Speech to text
PassAudited by ClawScan on May 1, 2026.
Overview
This appears to be a normal local Whisper-based speech-to-text skill, with noteworthy but purpose-aligned file processing, dependency installation, and continuous-watch behavior.
This skill looks coherent for local speech-to-text use. Before installing, be comfortable with installing Whisper/PyTorch/FFmpeg dependencies, use a dedicated inbound folder, and remember that watch or batch modes can automatically process and move audio files while saving transcripts locally.
Findings (4)
Artifact-based informational review of SKILL.md, metadata, install specs, static scan signals, and capability signals. ClawScan does not execute the skill or run runtime probes.
Installing the skill may pull large third-party ML/audio packages from package repositories.

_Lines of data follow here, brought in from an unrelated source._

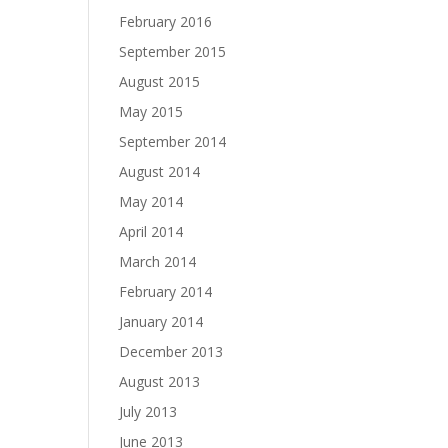
February 2016
September 2015
August 2015
May 2015
September 2014
August 2014
May 2014
April 2014
March 2014
February 2014
January 2014
December 2013
August 2013
July 2013
June 2013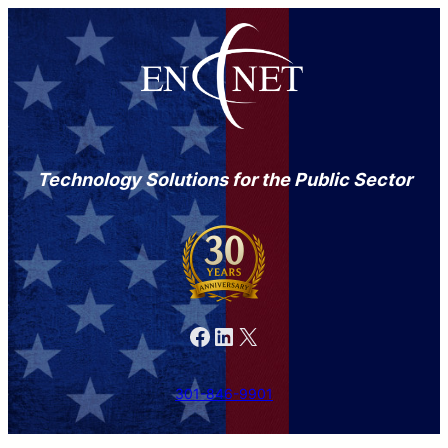
Technology Solutions for the Public Sector
Facebook
LinkedIn
X
301-846-9901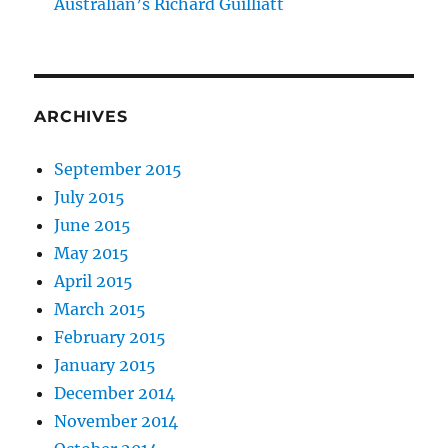
Australian’s Richard Guilliatt
ARCHIVES
September 2015
July 2015
June 2015
May 2015
April 2015
March 2015
February 2015
January 2015
December 2014
November 2014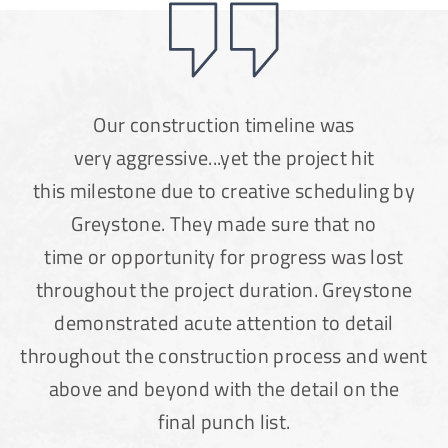
Our construction timeline was
very aggressive...yet the project hit
this milestone due to creative scheduling by
Greystone. They made sure that no
time or opportunity for progress was lost
throughout the project duration. Greystone
demonstrated acute attention to detail
throughout the construction process and went
above and beyond with the detail on the
final punch list.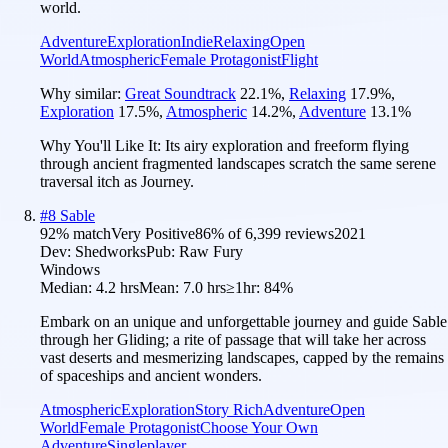
world.
Adventure
Exploration
Indie
Relaxing
Open
World
Atmospheric
Female Protagonist
Flight
Why similar:
Great Soundtrack
22.1
%
,
Relaxing
17.9
%
,
Exploration
17.5
%
,
Atmospheric
14.2
%
,
Adventure
13.1
%
Why You'll Like It:
Its airy exploration and freeform flying
through ancient fragmented landscapes scratch the same serene
traversal itch as Journey.
#
8
Sable
92
% match
Very Positive
86
% of
6,399
reviews
2021
Dev:
Shedworks
Pub:
Raw Fury
Windows
Median:
4.2 hrs
Mean:
7.0 hrs
≥1hr:
84%
Embark on an unique and unforgettable journey and guide Sable
through her Gliding; a rite of passage that will take her across
vast deserts and mesmerizing landscapes, capped by the remains
of spaceships and ancient wonders.
Atmospheric
Exploration
Story Rich
Adventure
Open
World
Female Protagonist
Choose Your Own
Adventure
Singleplayer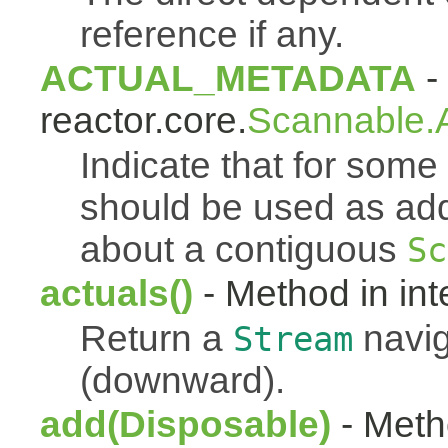
reference if any.
ACTUAL_METADATA
- 
reactor.core.
Scannable.A
Indicate that for som
should be used as addi
about a contiguous
Sc
actuals()
- Method in int
Return a
navig
Stream
(downward).
add(Disposable)
- Metho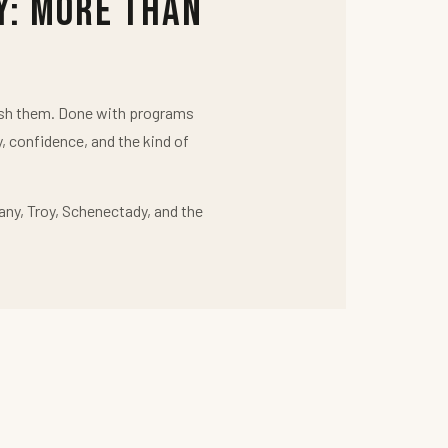
y: More Than
push them. Done with programs
y, confidence, and the kind of
any, Troy, Schenectady, and the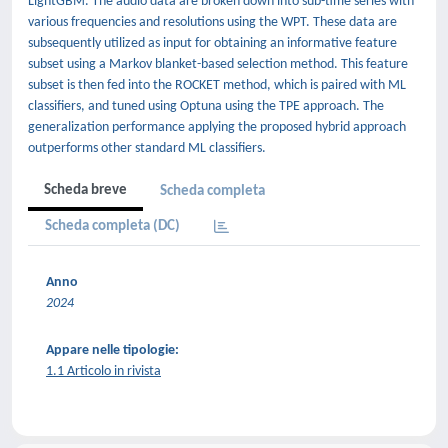
LightGBM. The audio data are broken down into sub-time series with
various frequencies and resolutions using the WPT. These data are
subsequently utilized as input for obtaining an informative feature
subset using a Markov blanket-based selection method. This feature
subset is then fed into the ROCKET method, which is paired with ML
classifiers, and tuned using Optuna using the TPE approach. The
generalization performance applying the proposed hybrid approach
outperforms other standard ML classifiers.
Scheda breve
Scheda completa
Scheda completa (DC)
Anno
2024
Appare nelle tipologie:
1.1 Articolo in rivista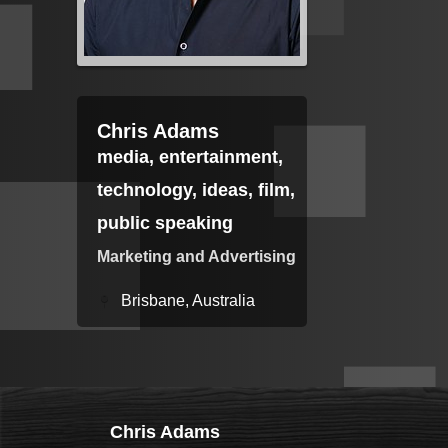
Chris Adams
media, entertainment,
technology, ideas, film,
public speaking
Marketing and Advertising
Brisbane, Australia
Chris Adams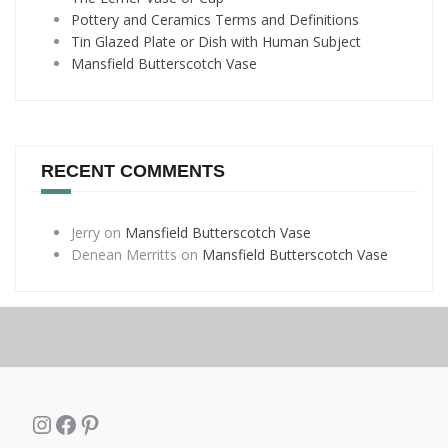
Pottery and Ceramics Terms and Definitions
Tin Glazed Plate or Dish with Human Subject
Mansfield Butterscotch Vase
RECENT COMMENTS
Jerry
on
Mansfield Butterscotch Vase
Denean Merritts
on
Mansfield Butterscotch Vase
Instagram
Facebook
Pinterest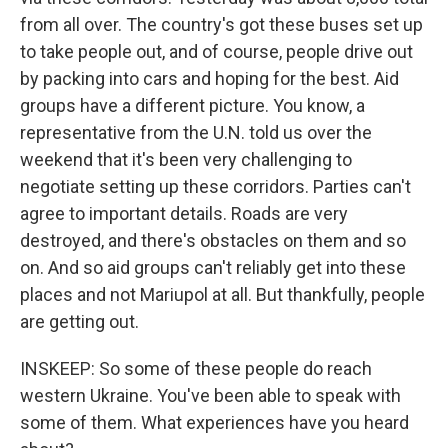
from all over. The country's got these buses set up
to take people out, and of course, people drive out
by packing into cars and hoping for the best. Aid
groups have a different picture. You know, a
representative from the U.N. told us over the
weekend that it's been very challenging to
negotiate setting up these corridors. Parties can't
agree to important details. Roads are very
destroyed, and there's obstacles on them and so
on. And so aid groups can't reliably get into these
places and not Mariupol at all. But thankfully, people
are getting out.
INSKEEP: So some of these people do reach
western Ukraine. You've been able to speak with
some of them. What experiences have you heard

The skill depends on external Python packages with lower-bound version ranges rather than exact pinned versions. This is expected for a Whisper transcription tool, but users should be aware of the dependency supply-chain surface.
openai-whisper>=20231117 torch>=1.8.0 torchaudio>=0.8.0
Install in a controlled Python environment and review or pin dependency versions if reproducibility is important.
Audio files submitted for processing may be relocated from their original folder.
After processing, the script moves the original audio file into a processed or failed directory. This is common for inbound batch processing, but it means transcription is not strictly read-only.
shutil.move(str(audio_file), str(target_path))
Use a dedicated inbound folder or keep backups if you do not want original audio files moved.
If watch mode is started, new audio files placed in the inbound folder may be transcribed and moved automatically.
The skill exposes a continuous monitoring mode for the inbound folder. It is disclosed and purpose-aligned, but it can keep processing future files until stopped.
- stt_watch: Inicia monitoramento contínuo da pasta inbound
Start watch mode only when continuous processing is desired, and stop it when finished.
Private audio contents may be saved as readable local JSON transcript files.
The transcription output includes the audio file path and the transcribed text, which may contain private voice-message contents. This is expected for speech-to-text, but it creates persistent local records.
'file_path': str(audio_path),
...
'text': result.get('text', '').strip()Store the output directory securely and delete transcripts or logs when they are no longer needed.